Fatigue: aggregate session-pressure signals

Skills

Tool-call sequences your past selves repeat across sessions, mined by hydrate skill-mine. The dashboard surfaces every pattern that fires in at least 3 distinct sessions, sorted by frequency. Hit Draft to have the LLM generate a skill markdown from the pattern's sample prompts; Install copies the resulting file into Claude Code's skills directory (global or repo-scoped depending on project-dominance heuristics).

Skills page: mined workflow patterns

Skill mining is local; no LLM call unless you click Draft. Patterns also surface synthetic prompts (skill loaders, slash commands) which are filtered automatically.

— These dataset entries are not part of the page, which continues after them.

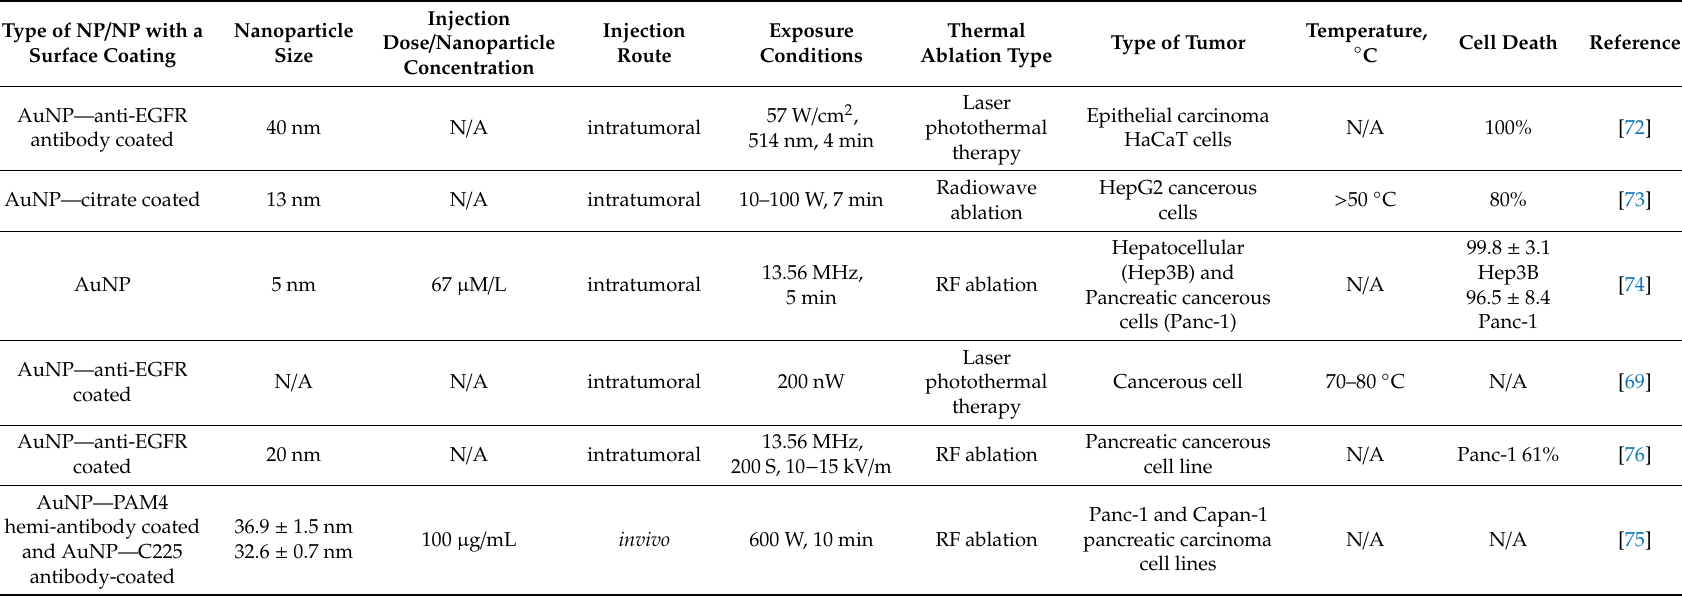
Table 2. Summary of AuNPs application in the thermal ablation of cancer (GFR: epidermal growth factor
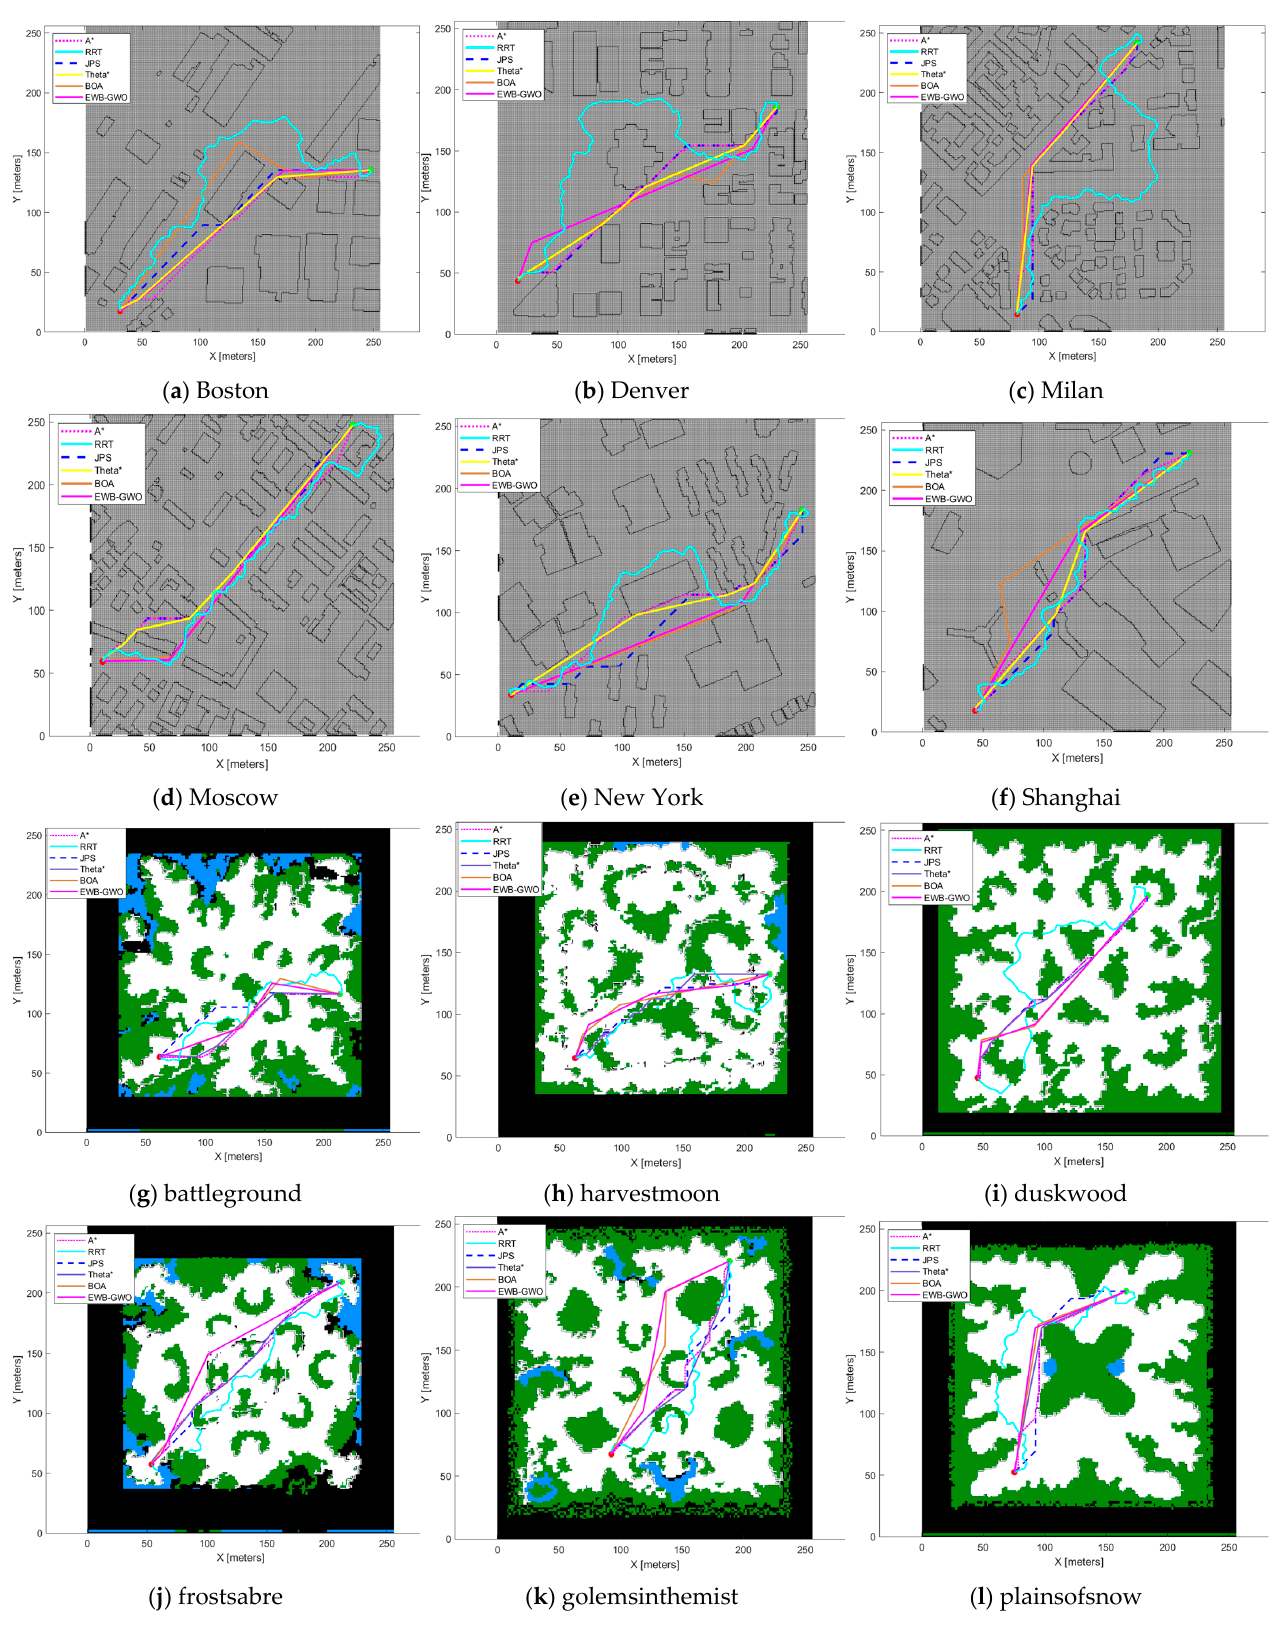
Figure 15. Simulation diagram of drone path planning experiment.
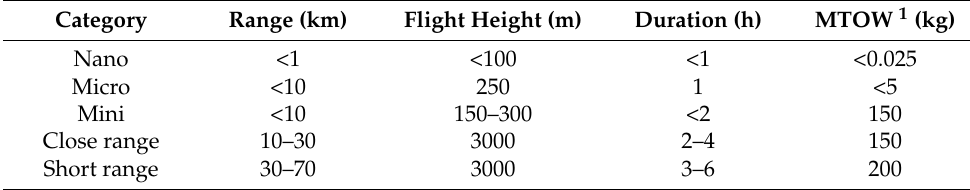
Table 4. Drone Classification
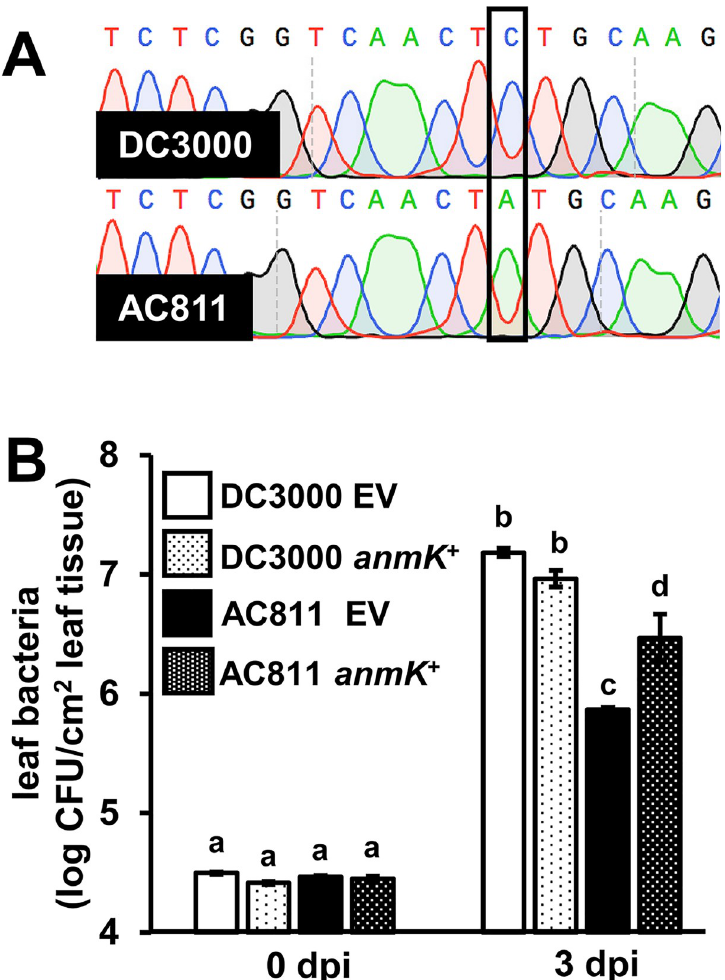
Fig 1. A nonsense mutation in anmK contributes to decreased growth of AC811 in Arabidopsis leaves. (A) Sanger sequencing chromatograms of the PSPTO_0606 locus PCR-amplified from genomic DNA of DC3000 and AC811. (B) Leaves of Col-0 Arabidopsis plants were syringe-infiltrated with DC3000 or AC811 carrying either empty pME6010 (EV) or pME6010:: anmK plasmid. Data shown are means ± SE of leaf bacteria measured by serial dilution plating. Abbreviation dpi is days post-infection. Statistical groups were determined by ANOVA with multiple pairwise t- test comparisons and Tukey’s post-hoc HSD analysis, p < 0.05. Data are representative of three independent experiments.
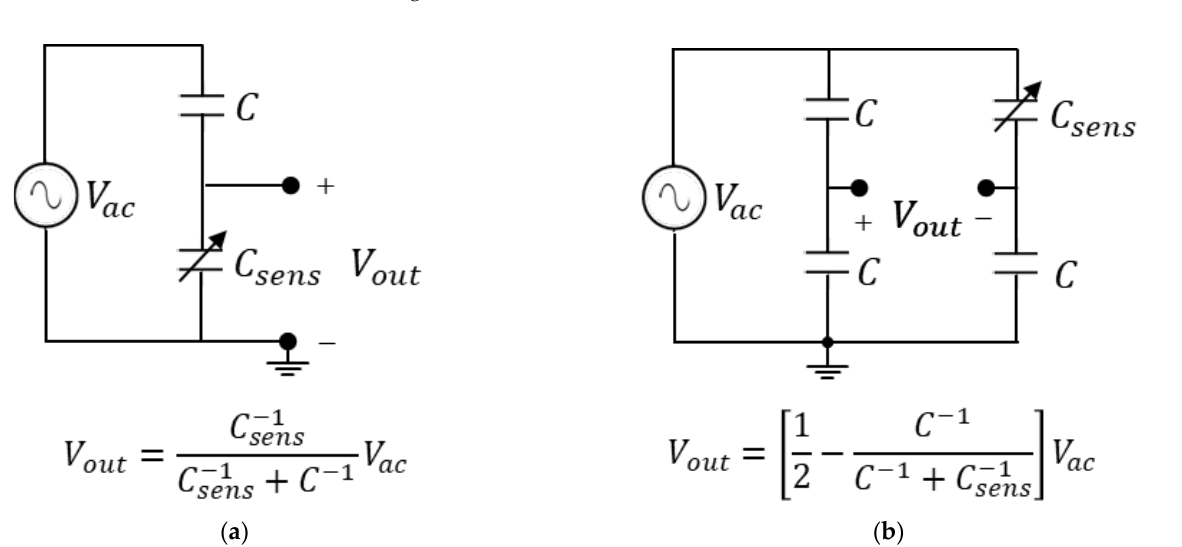
Figure 7. Traditional interfaces for resistive sensors. ( a ) Resistive voltage divider; ( b ) resistive Wheatstone bridge.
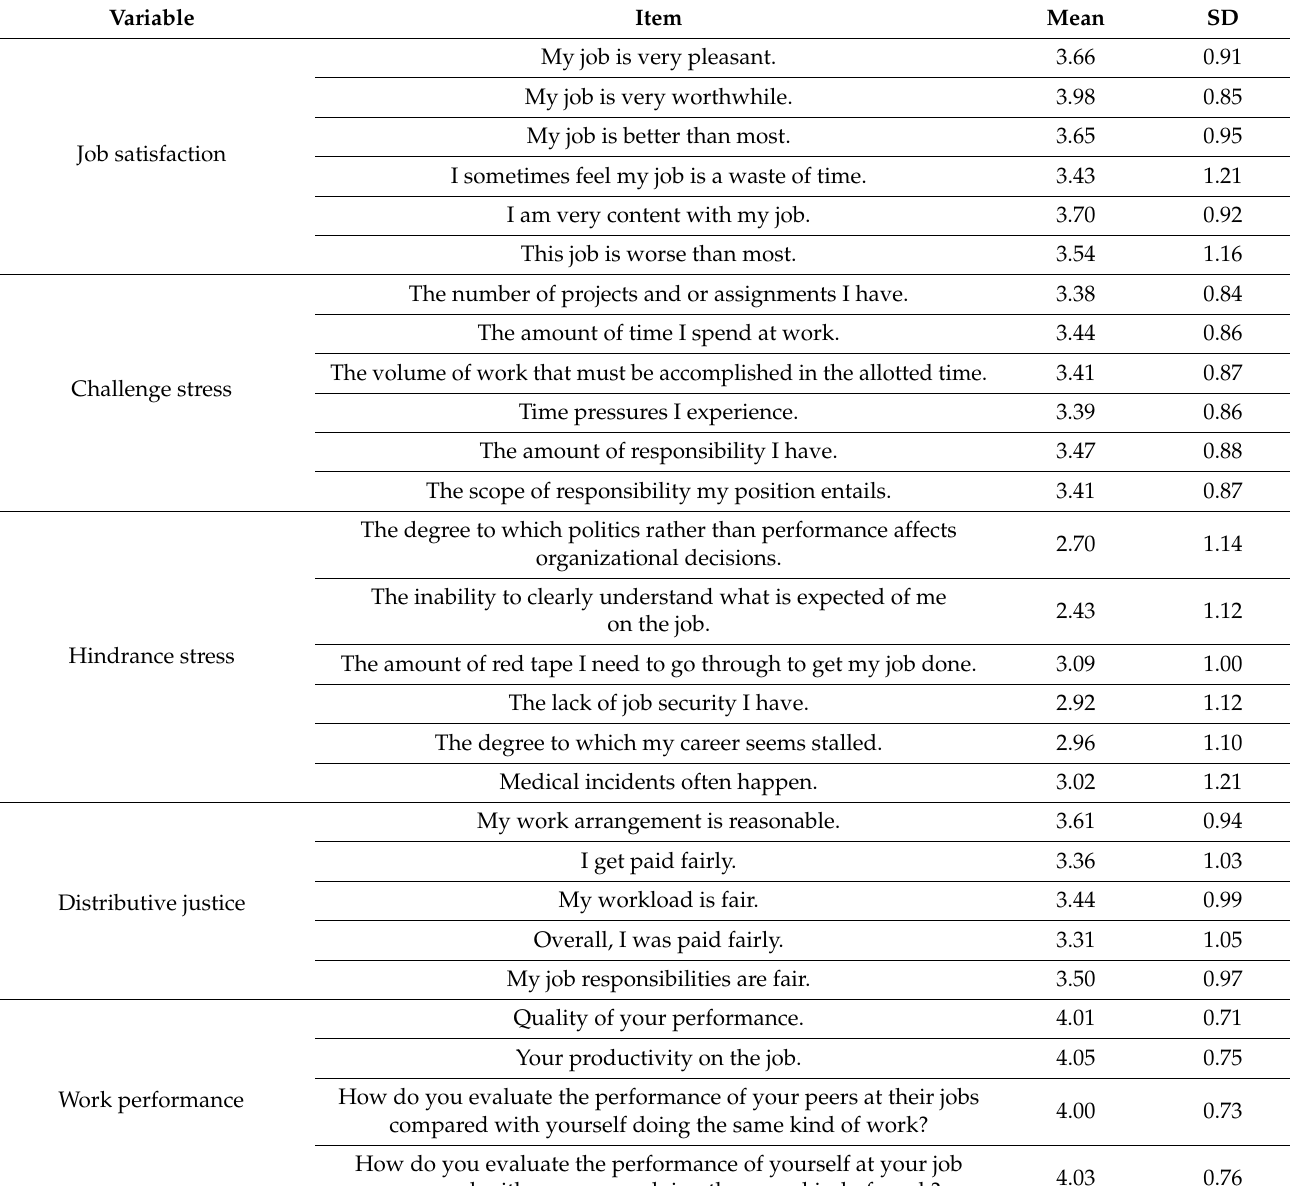
Table 4. Healthcare workers’ subjective perception measurement statistics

Help: Reference and Builders

The in-product help page has two tabs. Reference covers the patterns that don't show up elsewhere (distill / clear / hydrate-last cycle, Opus-to-Sonnet handoff, auto-compact behaviour, slash commands, parallel-worker pattern) plus a complete catalogue of every CLI command grouped by purpose. Builders hosts eight task builders (Initialise a project, Dehydrate docs, Add facts & canon, Hydration packs, Backup & restore, Team git sync, Skill mining, and Narrative), each generating a shell script you copy and run.

Help → Builders tab

Where the data comes from

  • ~/.hydrate/data.db: Hydrate's SQLite store (facts, canon, sessions, retrievals).
  • ~/.claude/projects/*/*.jsonl: Claude Code session transcripts; skill-mining walks these.
  • ~/.codex/sessions/*: Codex rollouts (when present).

The dashboard is an embedded single-page app served by the Hydrate daemon. No build step, no framework, no network calls; everything runs against the local SQLite.